### BRIEF:
Find the line that contains "text: (435, 305) -> (226, 138), 45 -> 25". Then set down that line and all the lines after it, to the end of the records, exactly and with nothing added.

START EXTRACTED RECORDS

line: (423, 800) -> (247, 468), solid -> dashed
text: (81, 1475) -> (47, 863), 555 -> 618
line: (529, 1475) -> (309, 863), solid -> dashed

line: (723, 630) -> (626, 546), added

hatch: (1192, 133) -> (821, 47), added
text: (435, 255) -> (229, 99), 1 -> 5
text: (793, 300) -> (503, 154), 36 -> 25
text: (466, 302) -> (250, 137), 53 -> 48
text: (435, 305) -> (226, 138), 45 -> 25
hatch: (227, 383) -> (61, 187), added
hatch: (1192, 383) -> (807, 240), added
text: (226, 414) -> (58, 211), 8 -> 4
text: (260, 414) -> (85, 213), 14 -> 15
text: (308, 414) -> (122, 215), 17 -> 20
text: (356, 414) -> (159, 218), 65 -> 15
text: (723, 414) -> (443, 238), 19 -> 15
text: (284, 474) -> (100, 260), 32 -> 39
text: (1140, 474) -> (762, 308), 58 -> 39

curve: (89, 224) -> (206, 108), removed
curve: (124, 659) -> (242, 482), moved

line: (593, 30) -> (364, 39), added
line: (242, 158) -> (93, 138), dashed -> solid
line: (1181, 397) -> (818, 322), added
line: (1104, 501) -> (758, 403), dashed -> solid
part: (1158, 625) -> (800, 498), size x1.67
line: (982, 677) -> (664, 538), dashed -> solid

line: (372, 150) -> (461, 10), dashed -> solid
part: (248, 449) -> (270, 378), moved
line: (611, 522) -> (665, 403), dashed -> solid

END EXTRACTED RECORDS

### ANSWER SECTION:
text: (435, 305) -> (226, 138), 45 -> 25
hatch: (227, 383) -> (61, 187), added
hatch: (1192, 383) -> (807, 240), added
text: (226, 414) -> (58, 211), 8 -> 4
text: (260, 414) -> (85, 213), 14 -> 15
text: (308, 414) -> (122, 215), 17 -> 20
text: (356, 414) -> (159, 218), 65 -> 15
text: (723, 414) -> (443, 238), 19 -> 15
text: (284, 474) -> (100, 260), 32 -> 39
text: (1140, 474) -> (762, 308), 58 -> 39

curve: (89, 224) -> (206, 108), removed
curve: (124, 659) -> (242, 482), moved

line: (593, 30) -> (364, 39), added
line: (242, 158) -> (93, 138), dashed -> solid
line: (1181, 397) -> (818, 322), added
line: (1104, 501) -> (758, 403), dashed -> solid
part: (1158, 625) -> (800, 498), size x1.67
line: (982, 677) -> (664, 538), dashed -> solid

line: (372, 150) -> (461, 10), dashed -> solid
part: (248, 449) -> (270, 378), moved
line: (611, 522) -> (665, 403), dashed -> solid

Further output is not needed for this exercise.